Supplied text:

______________________________

Skip to main content

Custom IP Configuration

info

This page is specific to the on-prem feature of Custom IP Configuration.
This feature uses File Resources within a solution - more information about these can be found in the main documentation under File Resources

Introduction

The splitting of user input text into sentences and words, spelling correction and other language-depending processing are within the Teneo Platform done in the Input Processors (IPs) and the Simplifier which are pluggable into the Teneo Engine via the Input Processors API.
Both the Input Processors and the Simplifier are configurable from within the Platform allowing users to customize the Input Processors and their configuration for each solution or project by simply adding a file resource with the custom Input Processors configuration.
This page describes the process of creating a custom IP configuration and how to apply it to a solution. At the end of the page, the reader will also find usefull information related to handling Teneo upgrades when using custom IP configurations as well as a short troubleshooting section.

More information is also available in this Input Processor API page or in the NLP Capabilities folder.

Create Custom IP Configuration

Creating a custom Input Processor configuration basically involves the below steps which are also described further in the following sections:

  1. Export of the language configuration in .zip from Studio Desktop
  2. Unzipping and modifying the IP configuration
  3. Rezipping the file with the following name: custominputprocessorsetup.zip
  4. Adding the file to the solution as a file resource with the folder path /
  5. Reload of the Tryout to apply the changes to the solution
  6. Republish (full publish) of the solution to apply the changes to the published solution / AI application.

______________________________

Given exercise 1: According to the custom IP configuration page, what name must the rezipped file be given?
Given exercise 2: Carry on the custom IP configuration page from its last listed step, writing the section that follows.

Provided data:
______________________________

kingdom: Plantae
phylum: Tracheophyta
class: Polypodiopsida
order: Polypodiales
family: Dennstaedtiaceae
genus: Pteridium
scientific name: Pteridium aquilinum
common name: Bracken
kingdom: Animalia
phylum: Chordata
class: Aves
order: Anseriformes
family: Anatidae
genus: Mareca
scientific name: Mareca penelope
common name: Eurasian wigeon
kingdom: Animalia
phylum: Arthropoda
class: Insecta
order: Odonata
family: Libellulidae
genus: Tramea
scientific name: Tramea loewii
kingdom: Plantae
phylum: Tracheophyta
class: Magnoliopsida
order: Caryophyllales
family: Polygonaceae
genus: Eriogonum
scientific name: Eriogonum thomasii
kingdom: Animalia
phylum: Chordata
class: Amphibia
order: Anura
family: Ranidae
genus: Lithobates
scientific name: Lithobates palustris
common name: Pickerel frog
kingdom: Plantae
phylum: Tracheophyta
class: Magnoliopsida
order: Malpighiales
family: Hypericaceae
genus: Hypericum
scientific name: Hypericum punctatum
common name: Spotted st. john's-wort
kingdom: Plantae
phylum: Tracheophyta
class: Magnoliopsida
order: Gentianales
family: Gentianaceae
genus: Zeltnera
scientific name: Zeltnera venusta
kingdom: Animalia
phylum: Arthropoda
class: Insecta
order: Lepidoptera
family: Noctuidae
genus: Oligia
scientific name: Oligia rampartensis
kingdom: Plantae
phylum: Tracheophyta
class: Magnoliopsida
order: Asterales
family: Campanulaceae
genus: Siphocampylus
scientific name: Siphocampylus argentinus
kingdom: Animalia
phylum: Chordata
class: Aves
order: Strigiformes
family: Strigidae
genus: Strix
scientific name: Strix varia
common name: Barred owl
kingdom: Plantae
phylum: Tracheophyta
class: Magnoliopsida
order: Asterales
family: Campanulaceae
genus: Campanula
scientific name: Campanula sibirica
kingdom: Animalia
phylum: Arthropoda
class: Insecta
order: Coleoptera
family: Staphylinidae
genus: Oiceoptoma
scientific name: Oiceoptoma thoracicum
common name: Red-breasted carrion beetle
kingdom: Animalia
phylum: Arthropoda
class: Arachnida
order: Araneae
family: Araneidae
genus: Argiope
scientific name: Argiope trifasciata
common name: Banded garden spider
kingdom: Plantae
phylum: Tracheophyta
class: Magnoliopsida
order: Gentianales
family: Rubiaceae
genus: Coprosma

______________________________

Output 1: custominputprocessorsetup.zip

Output 2:
Export Language Config

info

The options described in this only apply to Teneo Studio Desktop and are subject to the permissions of the user

The language configuration file contains the entire Teneo Input Processor configuration and .jar files for the current solution's language, and the Export config functionality allows to pack all of these files and export them to a local folder in the .zip file format. To export the language configuration of a solution, follow the below steps:

To export the current Input Processor configuration, follow the below steps:

  • Go to Import/Export in the backstage of Teneo Studio
  • Click Export config

Export language config

  • Browse to the folder where to store the export and click Save
  • Teneo Studio starts exporting the language configuration zip to the selected local folder, when done click OK.

The Export language config packs the entire Input Processor configuration and .jar-files, according to the current solution language and export it as a ZIP file that can be stored locally

Add Custom IP Config Files to Solution

To add the custom Input Processor configuration to the solution again by follow the below steps:

  • Create a .zip containing the configuration files, the .zip file must be named custominputprocessorsetup.zip
  • Follow the steps outlined here to add the file to Studio setting the Publish Location to /.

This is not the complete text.